Je garde en mémoire le souvenir d’une énorme cargaison de Noirs que l’armateur se lamentait d’avoir perdue, ces gens capturés et enchaînés étaient morts les uns après les autres durant la traversée. La saleté avait causé une épidémie de fièvre dont les passagers avaient tous souffert, sans que nul n’ait pu les en guérir. Sur les cinq cents Noirs que le capitaine se vantait d’avoir entassés dans les cales du navire, il n’en restait que vingt-trois, dont la santé semblait chancelante.
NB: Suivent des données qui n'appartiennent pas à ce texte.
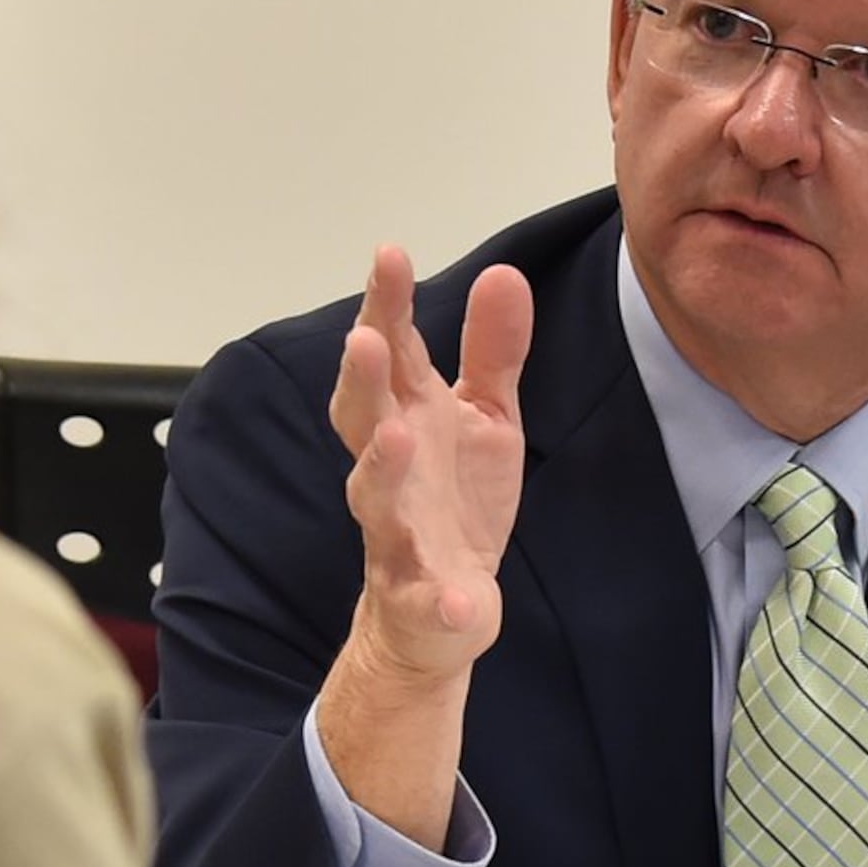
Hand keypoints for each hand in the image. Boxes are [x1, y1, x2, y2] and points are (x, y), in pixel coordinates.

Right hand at [311, 246, 531, 847]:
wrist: (439, 612)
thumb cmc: (455, 500)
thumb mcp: (486, 418)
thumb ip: (493, 351)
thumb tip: (503, 271)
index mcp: (408, 418)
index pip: (391, 354)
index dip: (386, 305)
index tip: (390, 254)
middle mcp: (390, 470)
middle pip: (364, 419)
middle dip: (364, 381)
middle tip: (367, 337)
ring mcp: (397, 534)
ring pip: (375, 500)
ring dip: (381, 468)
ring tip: (399, 437)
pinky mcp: (420, 598)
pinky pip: (425, 599)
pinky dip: (436, 598)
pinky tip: (453, 596)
– Allez-vous en acheter un, Monsieur Delamarre ?
– Ici, on ne les paie pas en argent, répondit-il. On les échange contre des marchandises plus onéreuses. Je doute que mes plantes médicinales intéressent cet armateur…
– Et que deviennent ces gens, une fois qu’ils ont été choisis par quelqu’un ?
– Ils sont utilisés comme domestiques, mais ils ne sont pas payés. C’est un comportement que je réprouve, même si Voltaire lui-même n’y voit rien de mal. D’ailleurs on raconte qu’il a investi une petite fortune dans un navire négrier ; je t’avoue que, après avoir lu son majestueux Traité sur la tolérance, je ne comprends plus les raisonnements de ce grand esprit.